(EXERCISE GOAL):
Can you reproduce the cave-diving article from "In the morning" up to and including "habitat, seemingly bottomless.", updated so that "mist" reads "fog"?

(PAGE TEXT)

In the morning the mist rises up and lays across the valley. In the afternoon sun glints on the Pearce River, shafts of light filter through native tree canopy. It is a fecund, primeval place. The water has flowed down through tunnels in Mount Arthur, in South Island’s north-west, to meet at the Pearce Resurgence at its base. On the surface it looks innocuous, a calm pond. But beneath it is one of the largest and deepest cave networks in the world; unfathomable, an unknown habitat, seemingly bottomless.

Its difficulty is legendary among cave divers. To none more so than the anaesthetist and underwater explorer Dr Richard Harris, who has plunged into its dark recesses many times before he attempted a dive that no one had done before.. “It’s an intensely intimidating place to be,” Harris says in the documentary film Deeper, released this week.

“You enter this cave that just seems to swallow you as you go into it. It’s black. You come to this abyssal drop which goes over an edge and drops down to 100 metres in depth.”

A man looks out over water and rocks
The Pearce Resurgence from the surface. Photograph: Madman Entertainment

And then it just keeps going.

Most people’s most fundamental fear would be of being underground and underwater with a finite amount of air but to Harris underwater caves contain great beauty. To him these hostile places are mysterious hydrological puzzles waiting to be solved.

“Each cave is different and uniquely formed,” he tells the Guardian. “It’s an extraordinary world down there. This feeling of swimming into a new passage which you are the first person to lay eyes upon is very addictive and very exciting.

“It’s very hard to describe but it gets into your system … The more you do it the more you need to do it.”

Diving the Pearce Resurgence became an obsession he couldn’t explain.

There, in 2007, diving with two “gods” of cave diving, Rick Stanton and Dave Apperley, Harris’s suit flooded, he got the bends and had to be treated with oxygen. The feeling of failure was hard to shake. “I could not stop thinking about that cave,” he says in the film.

In 2008 he went down to 182 metres, further than Stanton had in 2007. He badly wanted to go further and deeper. He couldn’t let it go. But he was already at the outer reaches of doing so safely.

“We risk our lives every time we put our head under,” Harris says. He has been moments from death. He has been stuck in extremely tight caves. His biggest fright was 1.7km into a cave when silt came up and he couldn’t see the little crack to go back through.

“I really just couldn’t get myself back through it, so I had to start taking equipment off and pushing it through the hole to come out.” But, he says: “If you panic you are going to die. When you feel the visceral fear starting to rise you can actually talk to it and tell it, ‘This is not helping, I’ve got to concentrate on the problem.’”

One particular problem would propel Harris into the international spotlight: in 2018 he and his diving companion Craig Challen became global heroes and were named Australians of the Year for their role in the rescue of 12 boys stuck in a flooded Thai cave. Despite that acclaim, Harris says he never felt confident as a person and suffers from anxiety. But when he puts his head under water his anxiety and self-doubt wash away.

In February 2023 Harris assembled a crack team of his boffin diving friends to attempt a descent into diving history. Harris wanted to be considered an elite diver. Pearce could deliver that proof.

(End PAGE TEXT)
(RECORDED DATA)

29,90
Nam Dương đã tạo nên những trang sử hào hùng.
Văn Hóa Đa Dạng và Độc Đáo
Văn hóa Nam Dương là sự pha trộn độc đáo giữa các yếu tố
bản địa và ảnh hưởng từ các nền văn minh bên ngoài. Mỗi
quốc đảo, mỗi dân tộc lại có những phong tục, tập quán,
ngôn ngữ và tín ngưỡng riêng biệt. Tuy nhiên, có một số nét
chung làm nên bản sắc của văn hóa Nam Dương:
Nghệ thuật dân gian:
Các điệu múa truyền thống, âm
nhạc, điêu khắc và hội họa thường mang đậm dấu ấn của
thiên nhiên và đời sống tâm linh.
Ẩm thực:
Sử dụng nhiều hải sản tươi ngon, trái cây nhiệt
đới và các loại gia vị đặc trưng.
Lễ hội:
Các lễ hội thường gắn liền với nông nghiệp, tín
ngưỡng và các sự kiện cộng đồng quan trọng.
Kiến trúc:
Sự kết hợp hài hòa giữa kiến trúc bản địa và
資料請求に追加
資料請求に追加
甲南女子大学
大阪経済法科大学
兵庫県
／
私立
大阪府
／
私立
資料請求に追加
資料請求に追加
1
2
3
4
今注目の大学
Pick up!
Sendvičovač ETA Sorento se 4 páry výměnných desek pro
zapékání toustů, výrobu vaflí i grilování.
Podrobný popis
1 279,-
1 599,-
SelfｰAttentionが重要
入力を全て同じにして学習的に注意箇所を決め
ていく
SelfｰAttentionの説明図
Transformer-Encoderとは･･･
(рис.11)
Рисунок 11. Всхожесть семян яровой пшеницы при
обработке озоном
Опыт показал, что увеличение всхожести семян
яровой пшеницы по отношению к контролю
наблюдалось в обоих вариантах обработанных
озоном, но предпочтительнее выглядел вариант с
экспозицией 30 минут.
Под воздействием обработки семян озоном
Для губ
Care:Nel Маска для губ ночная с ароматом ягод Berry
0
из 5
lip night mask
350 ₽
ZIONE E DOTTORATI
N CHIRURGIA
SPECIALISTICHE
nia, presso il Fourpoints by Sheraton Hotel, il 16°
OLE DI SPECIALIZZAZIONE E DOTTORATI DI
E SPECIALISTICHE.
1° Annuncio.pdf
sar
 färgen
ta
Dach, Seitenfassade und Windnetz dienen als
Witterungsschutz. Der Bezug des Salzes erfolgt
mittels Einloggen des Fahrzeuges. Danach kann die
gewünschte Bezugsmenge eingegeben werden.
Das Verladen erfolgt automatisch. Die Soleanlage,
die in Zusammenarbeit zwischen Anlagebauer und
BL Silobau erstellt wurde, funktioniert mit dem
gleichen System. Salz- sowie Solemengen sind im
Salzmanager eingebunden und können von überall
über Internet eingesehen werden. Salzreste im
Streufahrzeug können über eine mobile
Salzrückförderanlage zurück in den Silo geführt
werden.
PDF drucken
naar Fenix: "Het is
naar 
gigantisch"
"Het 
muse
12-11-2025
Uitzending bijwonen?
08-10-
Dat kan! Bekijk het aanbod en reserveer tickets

(End RECORDED DATA)
(RECORDED DATA)

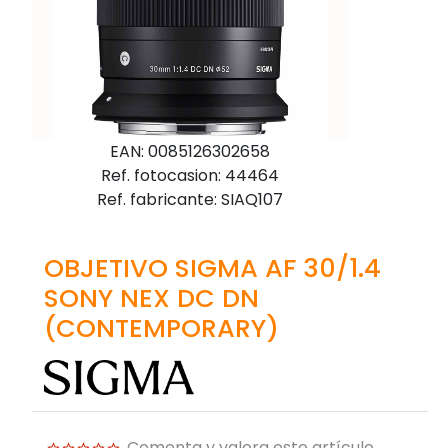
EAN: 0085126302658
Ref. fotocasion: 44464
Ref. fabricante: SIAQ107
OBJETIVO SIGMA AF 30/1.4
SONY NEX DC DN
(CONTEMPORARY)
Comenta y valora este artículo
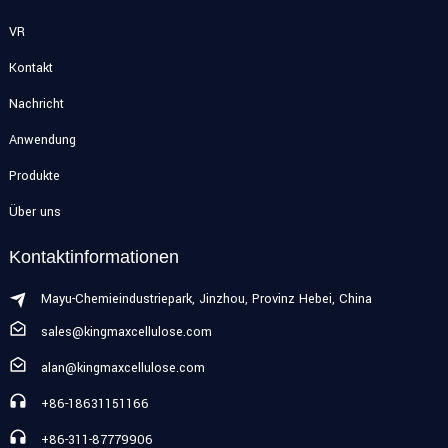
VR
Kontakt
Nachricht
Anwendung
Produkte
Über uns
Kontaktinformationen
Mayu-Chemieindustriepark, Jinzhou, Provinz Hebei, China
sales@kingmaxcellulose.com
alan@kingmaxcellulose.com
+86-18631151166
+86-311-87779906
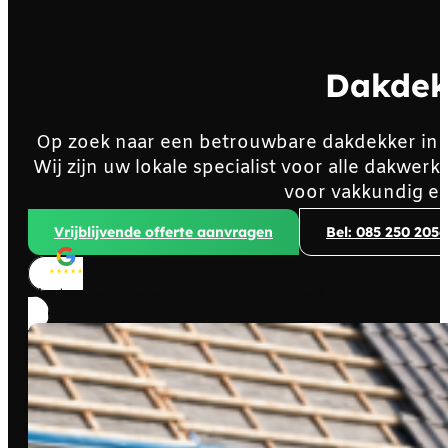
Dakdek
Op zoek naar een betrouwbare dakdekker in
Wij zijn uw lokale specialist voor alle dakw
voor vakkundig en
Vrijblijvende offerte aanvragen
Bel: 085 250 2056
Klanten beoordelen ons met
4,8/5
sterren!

(End RECORDED DATA)

(RESULT):
In the morning the fog rises up and lays across the valley. In the afternoon sun glints on the Pearce River, shafts of light filter through native tree canopy. It is a fecund, primeval place. The water has flowed down through tunnels in Mount Arthur, in South Island’s north-west, to meet at the Pearce Resurgence at its base. On the surface it looks innocuous, a calm pond. But beneath it is one of the largest and deepest cave networks in the world; unfathomable, an unknown habitat, seemingly bottomless.